*TASK PROMPT*: A faithful transcript of every entry is required; pictures do not belong in it.

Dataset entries

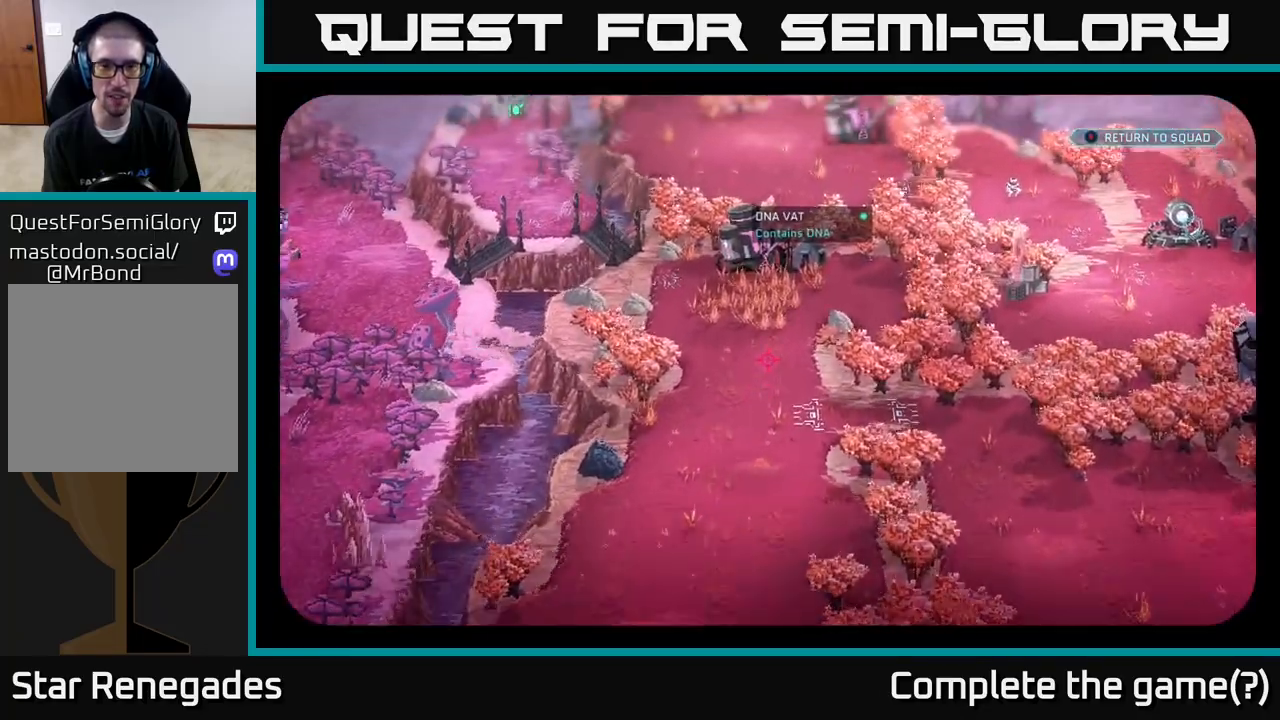
{"buttons": [], "left_stick": "center", "right_stick": "center", "events": [[167, "right_stick", "center"]]}
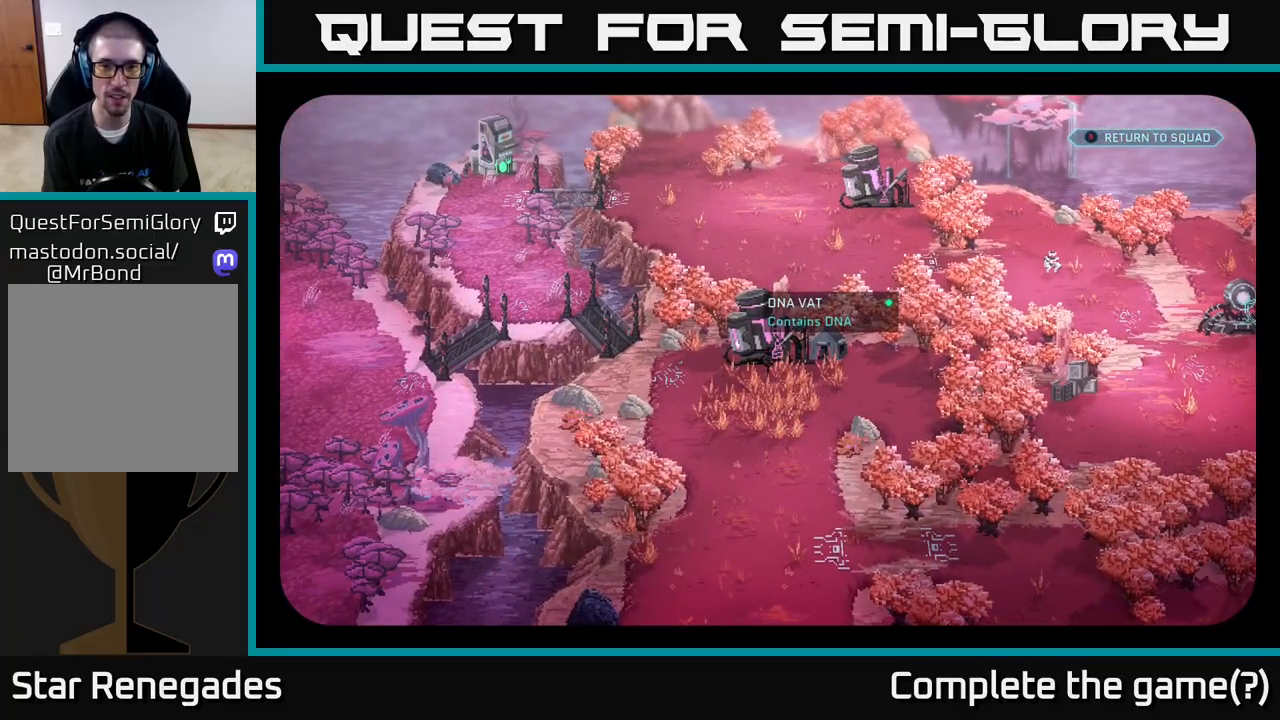
{"buttons": [], "left_stick": "center", "right_stick": "up", "events": [[333, "right_stick", "up-left"], [433, "right_stick", "up"]]}
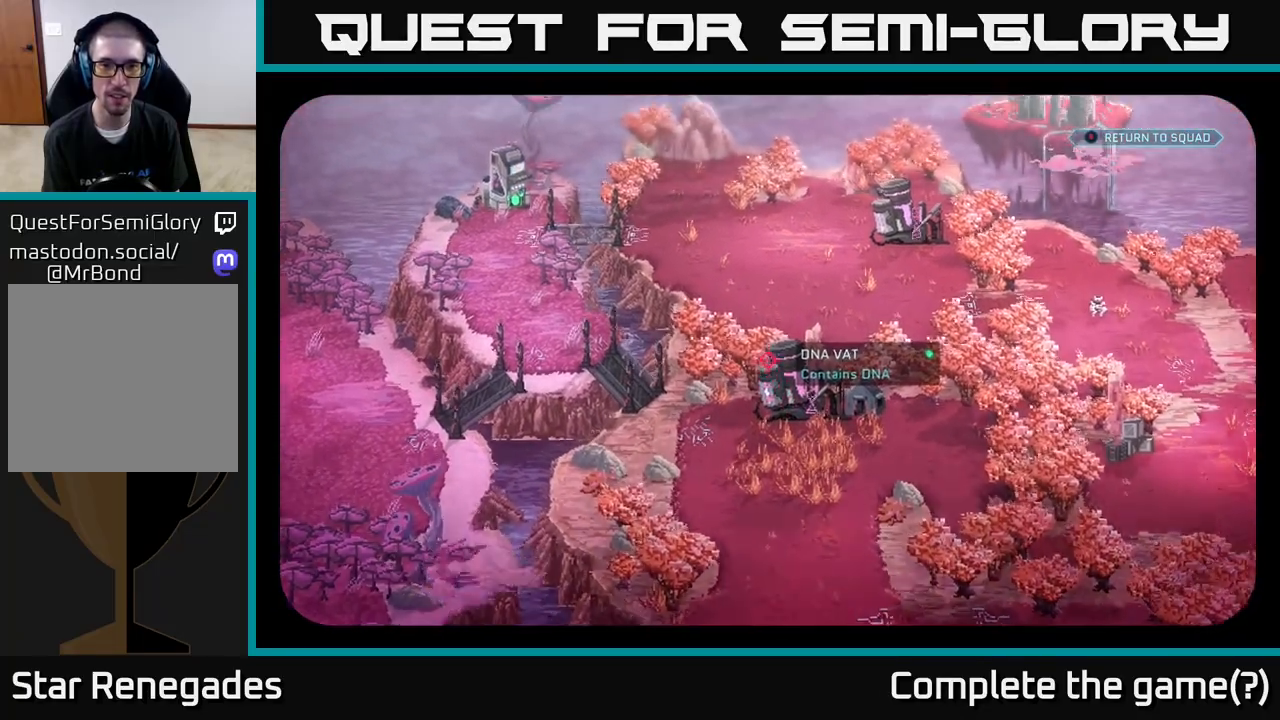
{"buttons": [], "left_stick": "center", "right_stick": "center", "events": [[17, "right_stick", "up-right"], [350, "right_stick", "center"]]}
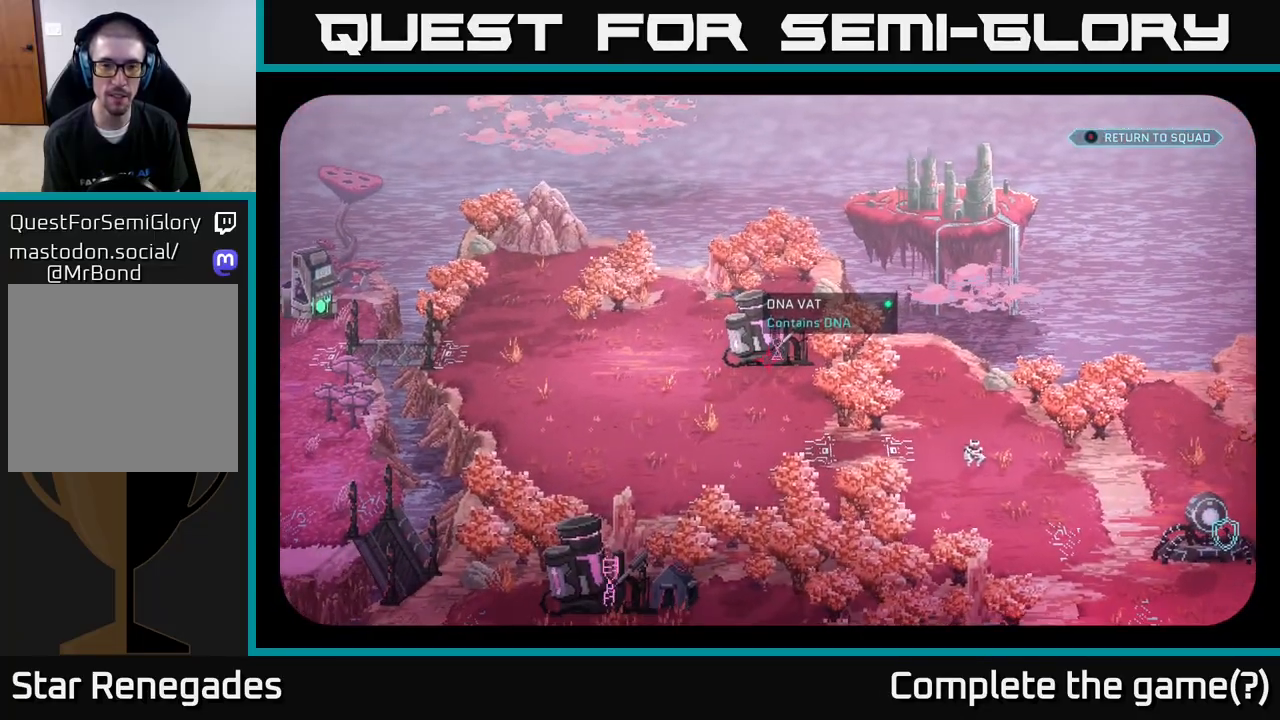
{"buttons": [], "left_stick": "center", "right_stick": "center", "events": [[200, "right_stick", "left"], [483, "right_stick", "center"]]}
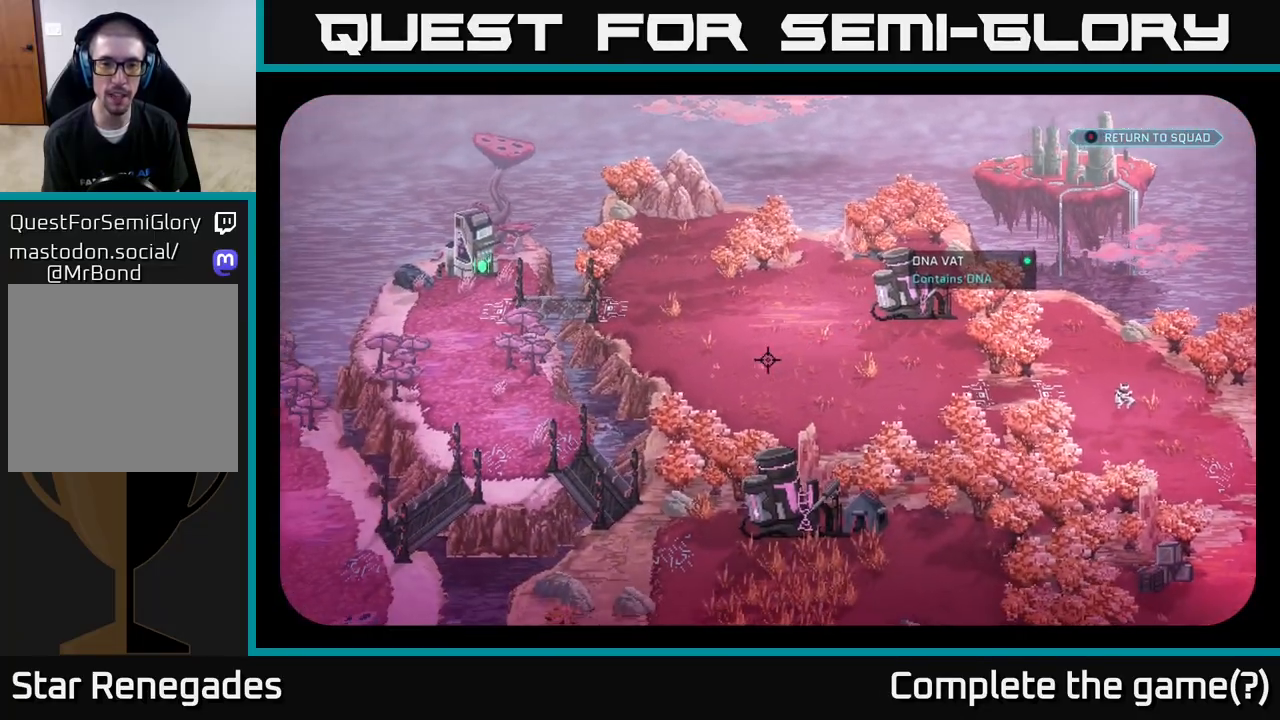
{"buttons": [], "left_stick": "center", "right_stick": "down-left", "events": [[217, "right_stick", "right"], [417, "right_stick", "down-left"]]}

*FINISHED EXERCISE*:
{"buttons": [], "left_stick": "center", "right_stick": "center", "events": [[167, "right_stick", "center"]]}
{"buttons": [], "left_stick": "center", "right_stick": "up", "events": [[333, "right_stick", "up-left"], [433, "right_stick", "up"]]}
{"buttons": [], "left_stick": "center", "right_stick": "center", "events": [[17, "right_stick", "up-right"], [350, "right_stick", "center"]]}
{"buttons": [], "left_stick": "center", "right_stick": "center", "events": [[200, "right_stick", "left"], [483, "right_stick", "center"]]}
{"buttons": [], "left_stick": "center", "right_stick": "down-left", "events": [[217, "right_stick", "right"], [417, "right_stick", "down-left"]]}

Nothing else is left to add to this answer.